3567-)  Abdullah İbnu Zeyd İbni Asım İbni'l-Ensari radıyaIlahu anh'ın anlattığına göre, kendisine: "Bizim için, Resûlullah aleyhissalatu vesselam'ın abdestiyle bir abdest al (da görelim)!" diye talepte bulunuldu. O, hemen bir kap (su) isteyip, önceki hadiste anlatılan şekilde abdest aldı. Abdest alışını anlatan rivayette şu farklı açıklama var: "Başını meshettikte ellerini (saçları üstünde) ileri ve geri doğru yürüttü. (şöyle ki: Mesh ameliyesine başın ön kısmından başladı ellerini enseye doğru götürdü. Sonra, başladığı yere kadar geri getirdi. Sonra ayaklarını yıkadı.'' Müslim'in bir rivayetinde şöyle denmiştir: "Başını üç kere meshetti.''

Kaynak:  Buhari, Vudü 38; Müslim, Taharet 18, 19, (235, 236); Muvatta, Tahret 1, (1, 18); Ebu Davud, Taharet 50, (118,119,120); Tirmizi, Taharet 27, 36, (35, 47); Nesai, Taharet 80, 81, 82, (1, 71, 72).

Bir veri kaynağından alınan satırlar
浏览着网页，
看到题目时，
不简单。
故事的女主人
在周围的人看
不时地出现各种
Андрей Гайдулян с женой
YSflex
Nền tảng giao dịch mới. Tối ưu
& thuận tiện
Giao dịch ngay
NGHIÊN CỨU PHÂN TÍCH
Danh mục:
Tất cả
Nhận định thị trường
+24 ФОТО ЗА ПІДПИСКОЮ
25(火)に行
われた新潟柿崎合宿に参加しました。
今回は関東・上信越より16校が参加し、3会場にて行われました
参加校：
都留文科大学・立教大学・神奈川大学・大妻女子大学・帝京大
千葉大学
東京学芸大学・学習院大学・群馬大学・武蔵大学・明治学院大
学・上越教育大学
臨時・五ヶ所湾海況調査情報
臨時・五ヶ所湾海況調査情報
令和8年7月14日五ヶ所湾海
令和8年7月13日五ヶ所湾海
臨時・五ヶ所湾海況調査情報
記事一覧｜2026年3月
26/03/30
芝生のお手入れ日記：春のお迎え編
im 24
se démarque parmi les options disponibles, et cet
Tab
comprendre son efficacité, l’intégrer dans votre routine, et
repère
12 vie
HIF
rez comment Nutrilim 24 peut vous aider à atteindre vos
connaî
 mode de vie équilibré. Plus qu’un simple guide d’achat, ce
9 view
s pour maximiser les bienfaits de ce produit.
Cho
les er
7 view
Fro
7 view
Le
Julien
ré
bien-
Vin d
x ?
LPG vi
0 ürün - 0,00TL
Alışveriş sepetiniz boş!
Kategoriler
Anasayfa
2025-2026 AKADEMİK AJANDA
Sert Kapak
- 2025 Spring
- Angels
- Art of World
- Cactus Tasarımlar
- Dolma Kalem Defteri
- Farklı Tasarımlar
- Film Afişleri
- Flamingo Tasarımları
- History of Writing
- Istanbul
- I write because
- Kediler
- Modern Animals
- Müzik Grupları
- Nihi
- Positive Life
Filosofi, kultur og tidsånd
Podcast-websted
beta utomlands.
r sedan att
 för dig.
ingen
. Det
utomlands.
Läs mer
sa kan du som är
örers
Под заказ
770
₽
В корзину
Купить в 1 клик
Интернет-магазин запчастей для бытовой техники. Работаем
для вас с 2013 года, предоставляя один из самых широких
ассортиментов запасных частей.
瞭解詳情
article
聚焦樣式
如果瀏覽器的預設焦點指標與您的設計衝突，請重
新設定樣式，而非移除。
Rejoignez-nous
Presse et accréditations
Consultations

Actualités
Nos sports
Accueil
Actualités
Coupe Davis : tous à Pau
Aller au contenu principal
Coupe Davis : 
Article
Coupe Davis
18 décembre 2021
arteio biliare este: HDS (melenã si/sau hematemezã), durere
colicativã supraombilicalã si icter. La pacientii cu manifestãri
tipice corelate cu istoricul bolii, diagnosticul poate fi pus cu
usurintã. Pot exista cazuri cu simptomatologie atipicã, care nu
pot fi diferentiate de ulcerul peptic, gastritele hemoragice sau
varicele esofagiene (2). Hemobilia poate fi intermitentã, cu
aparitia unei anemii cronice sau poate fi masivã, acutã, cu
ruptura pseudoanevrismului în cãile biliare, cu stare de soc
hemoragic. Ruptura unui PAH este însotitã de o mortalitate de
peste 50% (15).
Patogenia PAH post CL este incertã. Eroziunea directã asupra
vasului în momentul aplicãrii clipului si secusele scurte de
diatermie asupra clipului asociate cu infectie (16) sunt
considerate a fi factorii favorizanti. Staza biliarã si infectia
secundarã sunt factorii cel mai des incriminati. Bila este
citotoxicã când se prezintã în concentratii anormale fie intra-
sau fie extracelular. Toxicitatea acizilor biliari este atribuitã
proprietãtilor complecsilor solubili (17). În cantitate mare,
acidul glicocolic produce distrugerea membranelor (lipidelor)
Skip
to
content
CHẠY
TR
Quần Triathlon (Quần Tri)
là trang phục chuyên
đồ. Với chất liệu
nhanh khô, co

▶ [Yapılacak iş] Abdest rivayetini hiçbir değişiklik yapmadan baştan sona yazın. Yalnızca abdest rivayetinde yazanlara dayanın.

▶ [Aşağıdaki sonuç]
3567-)  Abdullah İbnu Zeyd İbni Asım İbni'l-Ensari radıyaIlahu anh'ın anlattığına göre, kendisine: "Bizim için, Resûlullah aleyhissalatu vesselam'ın abdestiyle bir abdest al (da görelim)!" diye talepte bulunuldu. O, hemen bir kap (su) isteyip, önceki hadiste anlatılan şekilde abdest aldı. Abdest alışını anlatan rivayette şu farklı açıklama var: "Başını meshettikte ellerini (saçları üstünde) ileri ve geri doğru yürüttü. (şöyle ki: Mesh ameliyesine başın ön kısmından başladı ellerini enseye doğru götürdü. Sonra, başladığı yere kadar geri getirdi. Sonra ayaklarını yıkadı.'' Müslim'in bir rivayetinde şöyle denmiştir: "Başını üç kere meshetti.''

Kaynak:  Buhari, Vudü 38; Müslim, Taharet 18, 19, (235, 236); Muvatta, Tahret 1, (1, 18); Ebu Davud, Taharet 50, (118,119,120); Tirmizi, Taharet 27, 36, (35, 47); Nesai, Taharet 80, 81, 82, (1, 71, 72).